Fourteen year old Esch lives in the backwoods of coastal Mississippi with her family, which consists of a drunken widowed father, and three brothers: basketball playing Randall, pit bull loving Skeetah and seven year old Junior. The story begins with dad haphazardly urging the kids to prepare for the hurricane by having them fill jars with water and stock up on extra boxes of Ramen noodles. All the children except for Junior have their own high-stakes problems. First of all, classically educated Esch is coming to the understanding that she is pregnant. She’s had many sexual partners among her brothers’ friends although she is certain the father is Manny, a boy she loves who cares nothing for her. Meanwhile, Skeetah’s beloved dog, China, just birthed a litter of puppies. Skeetah desperately tries to keep the small blind puppies alive, and ward off the fatal infection parvo. But one by one, the dogs sicken and Skeetah gets desperate for pricey medicine. Randall dreams of entry to an exclusive basketball camp, dependent upon his good behavior and more to the point, the good behavior of his family. Their dreams are jeopardized by their own choices, and finally by the impending chaos of Katrina. The storm comes, the floods roll in and the desperate family escapes to the roof of their house.

Wow, what great writing. This book really succeeds at world creation. I was completely sucked into the narrative, the stakes for each character rising each humid day before the storm.  Ward plunges the reader into Esch’s intense bloodily violent world and never lets up. The Michael Vick situation became a lot clearer – pit bull fights deep in the woods gives the boys' circumscribed lives meaning. The plotting is clever – each family member’s desires and motivations are depicted in painful snatches, just enough to carry the action along.

Although I have no idea what the title means – the bones coming out of the flooded graveyard?
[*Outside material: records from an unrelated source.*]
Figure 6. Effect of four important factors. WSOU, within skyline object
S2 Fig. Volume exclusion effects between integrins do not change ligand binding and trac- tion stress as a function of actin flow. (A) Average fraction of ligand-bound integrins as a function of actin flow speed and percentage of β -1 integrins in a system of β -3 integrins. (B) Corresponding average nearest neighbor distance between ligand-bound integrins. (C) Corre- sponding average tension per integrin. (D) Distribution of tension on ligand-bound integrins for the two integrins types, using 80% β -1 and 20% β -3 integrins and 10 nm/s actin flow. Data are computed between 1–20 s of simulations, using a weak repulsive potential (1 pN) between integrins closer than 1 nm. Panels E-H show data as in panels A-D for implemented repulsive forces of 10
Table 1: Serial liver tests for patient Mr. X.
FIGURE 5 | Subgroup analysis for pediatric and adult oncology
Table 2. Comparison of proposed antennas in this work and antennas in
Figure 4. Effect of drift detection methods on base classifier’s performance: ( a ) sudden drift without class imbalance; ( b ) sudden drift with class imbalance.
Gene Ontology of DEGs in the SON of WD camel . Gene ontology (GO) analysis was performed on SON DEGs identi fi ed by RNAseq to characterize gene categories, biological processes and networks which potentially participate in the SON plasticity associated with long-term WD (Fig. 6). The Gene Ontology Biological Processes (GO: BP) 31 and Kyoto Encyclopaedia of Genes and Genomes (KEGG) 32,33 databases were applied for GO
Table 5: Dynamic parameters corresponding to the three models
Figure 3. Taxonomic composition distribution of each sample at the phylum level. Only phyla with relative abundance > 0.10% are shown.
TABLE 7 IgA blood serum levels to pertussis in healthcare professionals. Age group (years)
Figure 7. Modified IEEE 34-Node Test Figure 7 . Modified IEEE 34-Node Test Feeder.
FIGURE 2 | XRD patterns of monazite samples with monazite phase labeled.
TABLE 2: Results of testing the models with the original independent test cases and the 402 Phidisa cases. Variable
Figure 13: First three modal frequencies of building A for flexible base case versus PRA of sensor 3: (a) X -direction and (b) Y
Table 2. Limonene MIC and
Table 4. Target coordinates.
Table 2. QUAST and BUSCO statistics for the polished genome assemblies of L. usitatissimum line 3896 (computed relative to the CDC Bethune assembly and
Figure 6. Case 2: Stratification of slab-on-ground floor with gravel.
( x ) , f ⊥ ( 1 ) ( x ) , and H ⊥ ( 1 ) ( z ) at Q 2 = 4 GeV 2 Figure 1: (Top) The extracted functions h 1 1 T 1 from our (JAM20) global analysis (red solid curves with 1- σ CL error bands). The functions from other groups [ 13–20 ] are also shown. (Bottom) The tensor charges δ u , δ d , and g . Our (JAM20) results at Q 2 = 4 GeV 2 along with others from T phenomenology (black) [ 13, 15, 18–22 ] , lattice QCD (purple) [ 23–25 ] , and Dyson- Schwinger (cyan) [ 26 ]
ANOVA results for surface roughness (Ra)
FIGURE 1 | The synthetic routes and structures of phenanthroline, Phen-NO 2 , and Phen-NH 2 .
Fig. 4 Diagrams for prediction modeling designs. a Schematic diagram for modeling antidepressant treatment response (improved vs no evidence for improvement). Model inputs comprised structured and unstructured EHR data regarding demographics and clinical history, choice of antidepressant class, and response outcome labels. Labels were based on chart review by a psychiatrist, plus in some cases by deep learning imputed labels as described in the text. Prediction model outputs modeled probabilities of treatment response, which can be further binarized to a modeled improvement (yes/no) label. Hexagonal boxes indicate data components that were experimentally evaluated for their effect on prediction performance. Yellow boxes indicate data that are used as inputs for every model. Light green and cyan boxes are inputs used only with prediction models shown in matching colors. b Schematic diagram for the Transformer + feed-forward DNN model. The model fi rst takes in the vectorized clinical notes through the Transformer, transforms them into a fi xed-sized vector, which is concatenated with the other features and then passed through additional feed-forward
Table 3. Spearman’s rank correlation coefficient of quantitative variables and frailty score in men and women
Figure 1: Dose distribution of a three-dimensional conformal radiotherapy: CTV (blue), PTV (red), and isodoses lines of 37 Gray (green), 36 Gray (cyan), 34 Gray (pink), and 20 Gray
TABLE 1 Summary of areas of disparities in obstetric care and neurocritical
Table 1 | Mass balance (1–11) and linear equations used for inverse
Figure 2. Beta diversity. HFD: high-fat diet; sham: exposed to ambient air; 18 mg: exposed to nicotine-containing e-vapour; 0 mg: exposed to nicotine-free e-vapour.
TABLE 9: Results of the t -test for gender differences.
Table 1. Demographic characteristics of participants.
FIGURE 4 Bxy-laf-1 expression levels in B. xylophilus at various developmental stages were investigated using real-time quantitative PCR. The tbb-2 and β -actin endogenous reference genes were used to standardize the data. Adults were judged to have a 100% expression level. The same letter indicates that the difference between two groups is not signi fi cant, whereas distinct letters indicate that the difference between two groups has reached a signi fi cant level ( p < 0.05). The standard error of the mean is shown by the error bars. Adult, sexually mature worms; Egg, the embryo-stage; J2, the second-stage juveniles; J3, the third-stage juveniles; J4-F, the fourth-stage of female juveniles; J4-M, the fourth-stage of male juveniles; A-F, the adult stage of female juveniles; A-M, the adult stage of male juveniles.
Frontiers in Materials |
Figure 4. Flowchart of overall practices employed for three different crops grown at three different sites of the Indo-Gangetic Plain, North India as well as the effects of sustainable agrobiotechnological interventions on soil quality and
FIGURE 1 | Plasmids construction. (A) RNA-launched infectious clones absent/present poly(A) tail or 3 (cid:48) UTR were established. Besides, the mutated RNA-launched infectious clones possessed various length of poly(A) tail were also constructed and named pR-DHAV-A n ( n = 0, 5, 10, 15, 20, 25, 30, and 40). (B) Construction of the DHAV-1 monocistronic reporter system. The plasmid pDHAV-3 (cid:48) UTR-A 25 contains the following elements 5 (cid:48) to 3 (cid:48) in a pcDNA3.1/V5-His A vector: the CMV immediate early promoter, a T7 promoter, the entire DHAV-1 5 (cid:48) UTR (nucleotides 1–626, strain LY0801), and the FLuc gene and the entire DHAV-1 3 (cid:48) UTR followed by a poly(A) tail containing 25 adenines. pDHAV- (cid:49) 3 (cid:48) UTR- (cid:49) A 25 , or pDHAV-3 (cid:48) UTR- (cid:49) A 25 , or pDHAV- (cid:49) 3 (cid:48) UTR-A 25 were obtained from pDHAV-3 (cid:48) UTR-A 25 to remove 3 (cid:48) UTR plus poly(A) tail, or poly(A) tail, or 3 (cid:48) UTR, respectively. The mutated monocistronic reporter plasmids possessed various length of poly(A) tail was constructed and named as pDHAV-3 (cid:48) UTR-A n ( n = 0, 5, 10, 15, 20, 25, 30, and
And, every so often, Esch likens her love situation to Medea’s, which jarred a little as the insertions didn’t feel seamless. There were also an awful lot of boys, between Esch’s brothers and her sex partners -- I started to get them mixed up. There’s a great flood scene at the end, which reminded me of other great flood scenes from Their Eyes Were Watching God and Jayne Anne Phillips's Lark and Termite. There’s nothing like a good flood scene to get everything out on the table.